They worked the kinks out of the process over a series of years. They discovered, for example, that it was best to collect semen from turkey toms once per day, though one could try as often as twice per day. If they waited two days, they got the "maximum quantity at one collection," but not enough to make up for skipping the off day. They also tried giving the toms massive quantities of vitamins to supercharge their sperm production, but to no avail.

And on the receiving end, they found the right "dosage" of semen to achieve good fertility. That turned out to be 0.1cc of semen once per week from a mix of males (to offset any poor performers).

Along the way, they also tried to create chicken-turkey hybrids by inseminating chickens with turkey semen and vice versa. It didn't work, but their dream sort of lives on in the form of the turducken.

The process spread fairly slowly, at first, but it was widespread by the 1960s and the introduction of the Broad-breasted White breed that now dominates the market.
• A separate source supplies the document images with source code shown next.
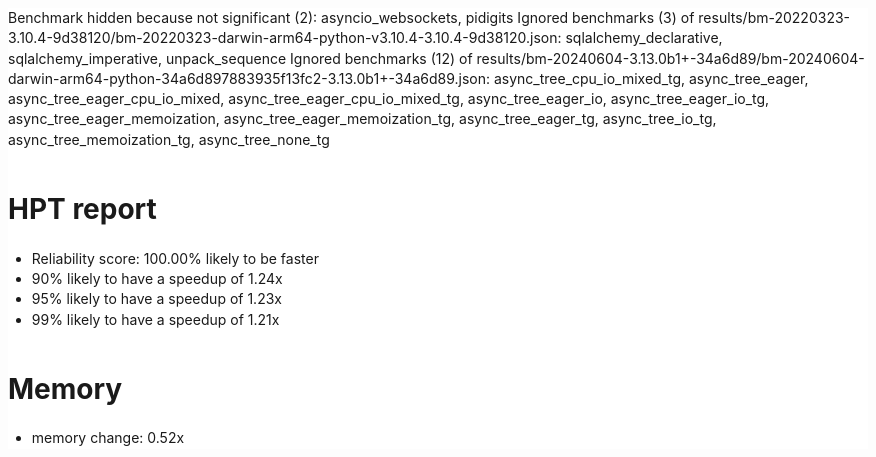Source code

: Benchmark hidden because not significant (2): asyncio_websockets, pidigits
Ignored benchmarks (3) of results/bm-20220323-3.10.4-9d38120/bm-20220323-darwin-arm64-python-v3.10.4-3.10.4-9d38120.json: sqlalchemy_declarative, sqlalchemy_imperative, unpack_sequence
Ignored benchmarks (12) of results/bm-20240604-3.13.0b1+-34a6d89/bm-20240604-darwin-arm64-python-34a6d897883935f13fc2-3.13.0b1+-34a6d89.json: async_tree_cpu_io_mixed_tg, async_tree_eager, async_tree_eager_cpu_io_mixed, async_tree_eager_cpu_io_mixed_tg, async_tree_eager_io, async_tree_eager_io_tg, async_tree_eager_memoization, async_tree_eager_memoization_tg, async_tree_eager_tg, async_tree_io_tg, async_tree_memoization_tg, async_tree_none_tg

# HPT report

- Reliability score: 100.00% likely to be faster
- 90% likely to have a speedup of 1.24x
- 95% likely to have a speedup of 1.23x
- 99% likely to have a speedup of 1.21x

# Memory
- memory change: 0.52x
What was the actual process of insemination like? Andrew F. Smith wrote a great academic work called The Turkey, which provides the following very detailed description:

Although most turkey processing operations have been industrialized, the process of insemination must be done by hand. First, semen is collected by picking up a tom by its legs and one wing and locking it to a bench with rubber clamps, rear facing upward. The copulatory organs are stimulated by stroking the tail feathers and back; the vent is squeezed; and semen is collected with an aspirator, a glass tube that vacuums it in. The semen is then combined with "extenders" that include antibiotics and a saline solution to give more control over the inseminating dose. A syringe is filled, taken to the henhouse, and inserted into the artificial insemination machine. A worker grabs a hen's legs, crosses them, and holds the hen with one hand. With the other hand the worker wipes the hen's backside and pushes up her tail. Pressure is applied to her abdomen, which causes the cloaca to evert and the oviduct to protrude. A tube is inserted into the vent, and the semen is injected.

So much food marketing focuses on the production conditions (organic, free-range, certain types of feed) but so little of it focuses on the thing that matters the most: the genetics of the birds involved.

In 2007, poultry scientists conducted a remarkable study. They took a line of turkeys housed at Ohio State that had not been selectively bred over the last 40 years. That is to say, the turkeys had the genetics of commercial turkeys from 1966.

Then they fed the old-genetics turkeys and modern breeds the same diet, one often used in 1966. The old-line turkeys reached 21 pounds. The modern turkeys grew to an average of 39 pounds, and did it quickly.